Dans le monde du travail, l’esprit woke peut rebuter certains travailleurs, que ce soit des salariés implantés dans une entreprise favorable à ce courant de pensée ou des personnes en recherche d’emploi.
Tout le monde n’adhère pas à la culture woke, loin s’en faut, même si celle-ci est dans l’air du temps et gagne progressivement du terrain. Mais l’esprit woke d’une entreprise peut-il être perçu comme un moyen de discrimination envers ceux qui ne le soutiennent pas ?
« C’est un nouveau critère de discrimination »
Pour Franck Neveu, linguiste et professeur à La Sorbonne, la réponse est oui. « Il y a une forme de pression à l’embauche qui est absolument insupportable », explique-t-il au Figaro. « C’est un nouveau critère de discrimination », car, ajoute-t-il, « la personne en entretien n’est peut-être pas concernée par cette question de genre ».
Lors d’entretiens d’embauche, des travailleurs confrontés à des entreprises affichant clairement leur penchant pour l’inclusivité préfèrent carrément stopper le processus de recrutement lorsque leurs idées sont en désaccord avec celles-ci. D’autres, travaillant au sein de telles entreprises, peuvent même en arriver à la démission. Une enquête IPSOS-BCG-CGE – menée en mars 2021 et intitulée « Talents : ce qu’ils attendent de l’emploi » – a révélé que 76% des jeunes souhaitent trouver un poste en adéquation avec leurs valeurs.
Des entreprises qui veulent être « irréprochables » en matière d’inclusivité
Pour afficher explicitement leurs tendances, les entreprises en accord avec cette culture woke n’hésitent pas à utiliser l’écriture inclusive. Elles peuvent également employer le mot « iel » – qui est la contraction d’ « il » et d’ « elle » – pour désigner une personne qui ne sent d’appartenance à aucun genre. Dans l’intitulé d’un poste, elles peuvent aussi mentionner « M/F/X », M désignant « male », F « female » et X pour les personnes qui se déclarent « neutres ».
Ces différentes utilisations linguistiques, de plus en plus répandues, dénotent une volonté de l’entreprise d’être « irréprochable » et d’accepter toute personne, sans discrimination en matière d’inclusivité.
« Ce n’est pas pour des formes d’énonciation qu’on embauche quelqu’un »

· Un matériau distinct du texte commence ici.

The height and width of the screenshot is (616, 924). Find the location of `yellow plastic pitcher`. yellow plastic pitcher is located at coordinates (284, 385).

Pour Franck Neveu, demander à un candidat par quel pronom il souhaite qu’on le désigne n’est pas une question anodine. « Une personne à qui l’on pose cette question a légitimement le droit de craindre de répondre à côté des attentes de l’embaucheur, et donc d’être en danger pour l’obtention du poste », pointe-t-il, rappelant bien que « ce n’est pas pour des formes d’énonciation qu’on embauche quelqu’un, mais pour ses compétences ».

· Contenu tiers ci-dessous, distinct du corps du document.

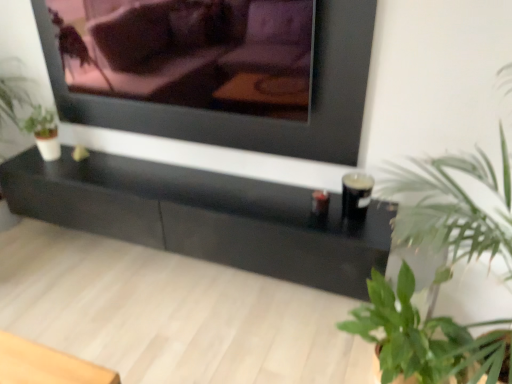
Question: In terms of size, does black glossy table at center appear bigger or smaller than matte black frame at upper center?

Choices:
 (A) big
 (B) small

Answer: (A)

Question: From a real-world perspective, is black glossy table at center above or below matte black frame at upper center?

Choices:
 (A) below
 (B) above

Answer: (A)

Question: Estimate the real-world distances between objects in this image. Which object is farther from the green leafy plant at right, acting as the 2th houseplant starting from the bottom?

Choices:
 (A) matte black frame at upper center
 (B) matte black couch at upper center
 (C) green leafy plant at lower right, which is the 2th houseplant in top-to-bottom order
 (D) black glossy table at center

Answer: (B)

Question: Based on their relative distances, which object is nearer to the matte black couch at upper center?

Choices:
 (A) green leafy plant at right, the 1th houseplant from the top
 (B) green leafy plant at lower right, positioned as the 1th houseplant in bottom-to-top order
 (C) matte black frame at upper center
 (D) black glossy table at center

Answer: (D)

« Refuser par idéologie le masculin générique est clivant », poursuit le linguiste. « L’expression linguistique fonctionne depuis toujours sur le principe de l’économie, que ce soit à l’écrit ou à l’oral », signifie-t-il encore. Il trouve « rassurant » que « des jeunes refusent de jouer le jeu de l’inclusivisme », car selon lui, ces jeunes « suspectent derrière ce type de discours une idéologie qui va les pousser à partager une sorte de bien-pensance », un choix qu’ils refusent qu’on leur impose.